_REQUIREMENT:_
Only the lines that contain the string "with" belong in the answer; pull them from the records.

_RECORDS SUPPLIED:_
::::
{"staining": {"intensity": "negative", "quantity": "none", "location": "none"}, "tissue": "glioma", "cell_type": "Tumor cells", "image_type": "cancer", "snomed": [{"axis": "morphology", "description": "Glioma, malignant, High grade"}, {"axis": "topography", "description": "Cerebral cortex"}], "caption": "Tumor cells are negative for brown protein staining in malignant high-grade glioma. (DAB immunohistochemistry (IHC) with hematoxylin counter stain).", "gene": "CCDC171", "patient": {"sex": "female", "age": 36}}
::::
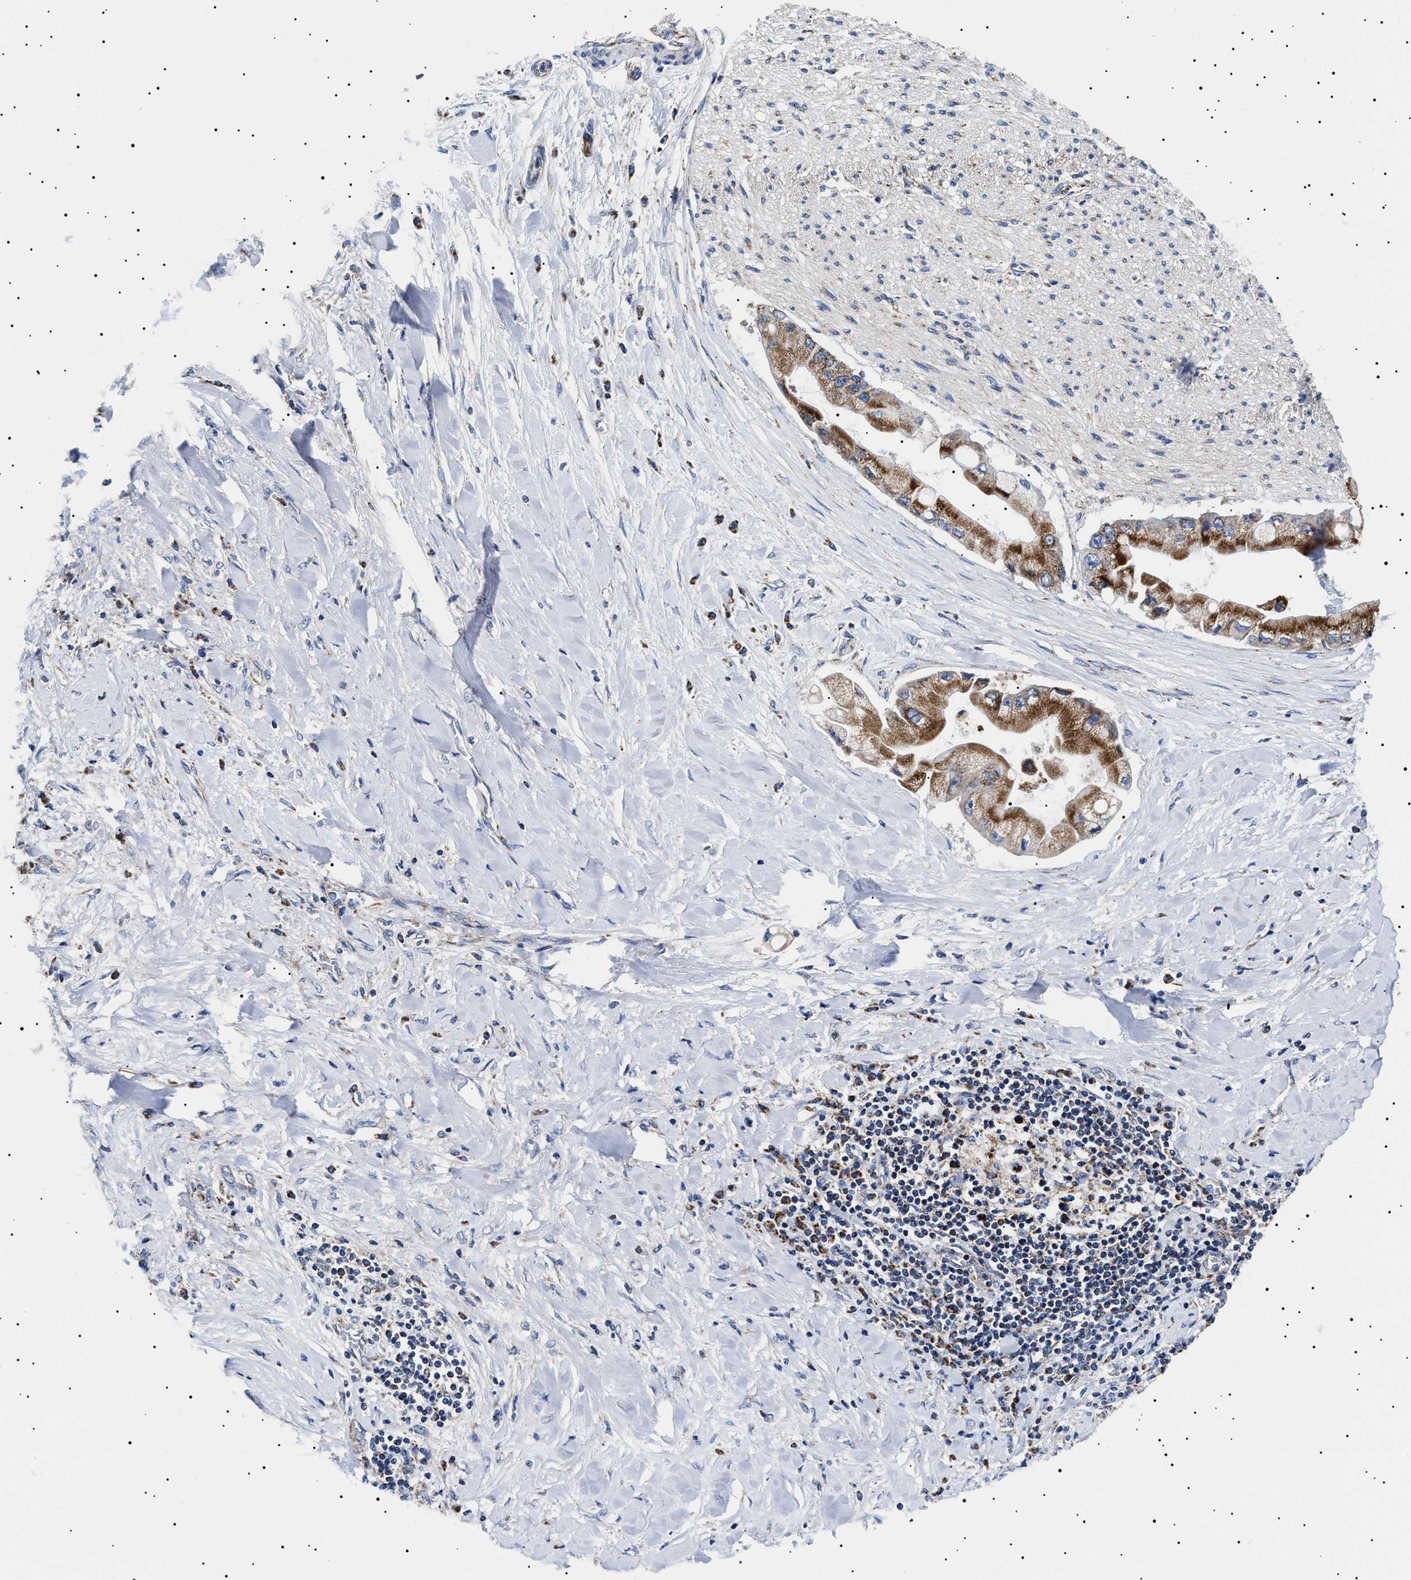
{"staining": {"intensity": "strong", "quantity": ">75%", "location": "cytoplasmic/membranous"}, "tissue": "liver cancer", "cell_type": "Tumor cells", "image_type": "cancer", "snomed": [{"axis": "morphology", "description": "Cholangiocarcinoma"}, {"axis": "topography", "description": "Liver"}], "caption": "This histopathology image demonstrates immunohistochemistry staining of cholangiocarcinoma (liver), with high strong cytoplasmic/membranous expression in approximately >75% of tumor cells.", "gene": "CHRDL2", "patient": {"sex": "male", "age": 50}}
::::
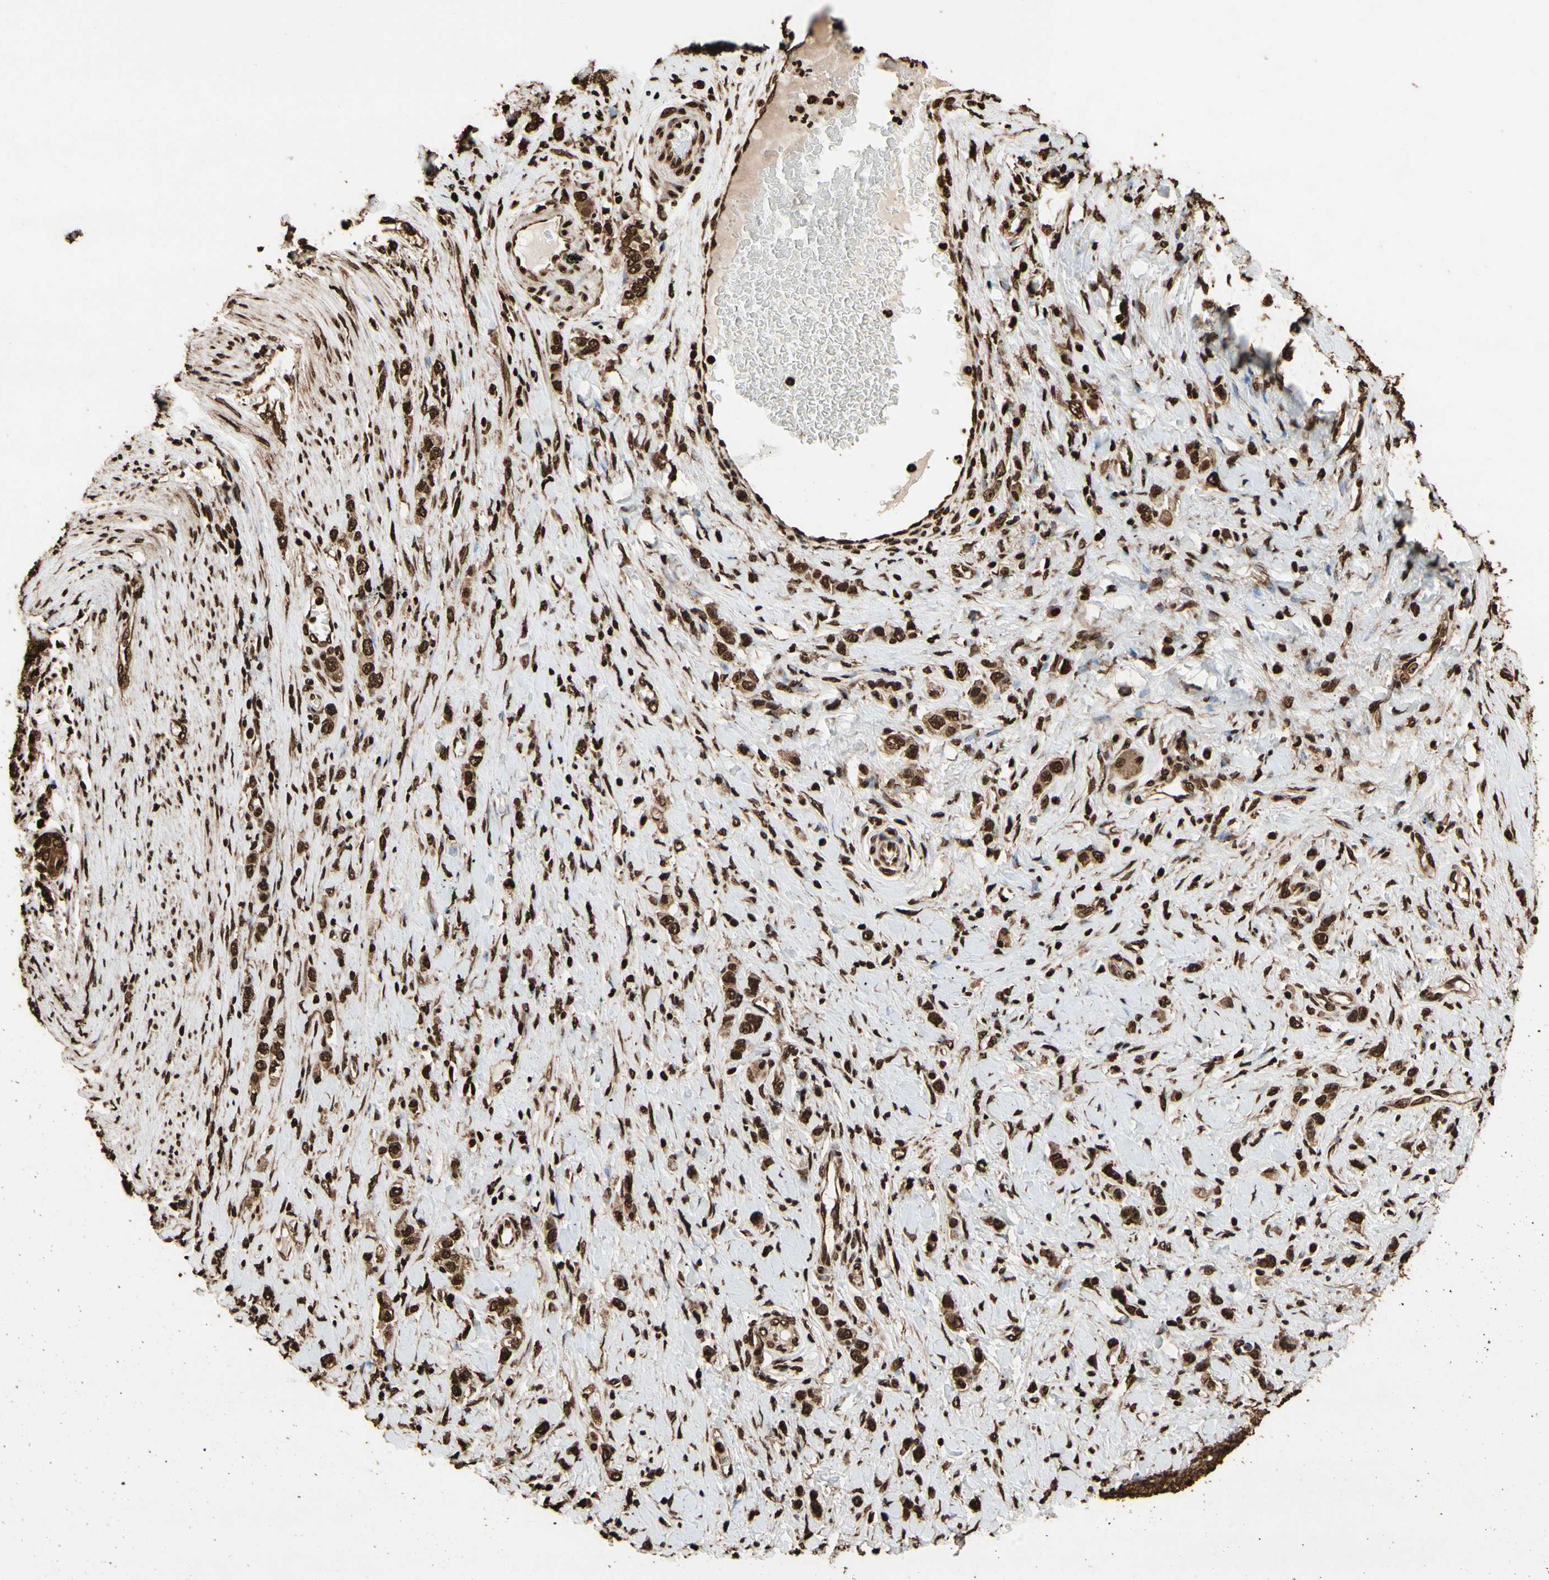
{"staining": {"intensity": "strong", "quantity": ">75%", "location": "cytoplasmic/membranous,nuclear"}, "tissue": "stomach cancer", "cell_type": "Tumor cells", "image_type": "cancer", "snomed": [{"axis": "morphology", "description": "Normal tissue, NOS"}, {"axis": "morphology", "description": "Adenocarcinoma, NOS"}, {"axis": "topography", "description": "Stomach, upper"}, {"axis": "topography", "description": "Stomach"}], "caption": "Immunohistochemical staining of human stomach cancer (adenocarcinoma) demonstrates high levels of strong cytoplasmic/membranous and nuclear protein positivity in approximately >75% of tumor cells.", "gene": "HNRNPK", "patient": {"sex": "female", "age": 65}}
::::
_SOLUTION FOR THIS PROBLEM:_
{"staining": {"intensity": "negative", "quantity": "none", "location": "none"}, "tissue": "glioma", "cell_type": "Tumor cells", "image_type": "cancer", "snomed": [{"axis": "morphology", "description": "Glioma, malignant, High grade"}, {"axis": "topography", "description": "Cerebral cortex"}], "caption": "Tumor cells are negative for brown protein staining in malignant high-grade glioma. (DAB immunohistochemistry (IHC) with hematoxylin counter stain).", "gene": "CCDC171", "patient": {"sex": "female", "age": 36}}
{"staining": {"intensity": "strong", "quantity": ">75%", "location": "cytoplasmic/membranous"}, "tissue": "liver cancer", "cell_type": "Tumor cells", "image_type": "cancer", "snomed": [{"axis": "morphology", "description": "Cholangiocarcinoma"}, {"axis": "topography", "description": "Liver"}], "caption": "This histopathology image demonstrates immunohistochemistry staining of cholangiocarcinoma (liver), with high strong cytoplasmic/membranous expression in approximately >75% of tumor cells.", "gene": "CHRDL2", "patient": {"sex": "male", "age": 50}}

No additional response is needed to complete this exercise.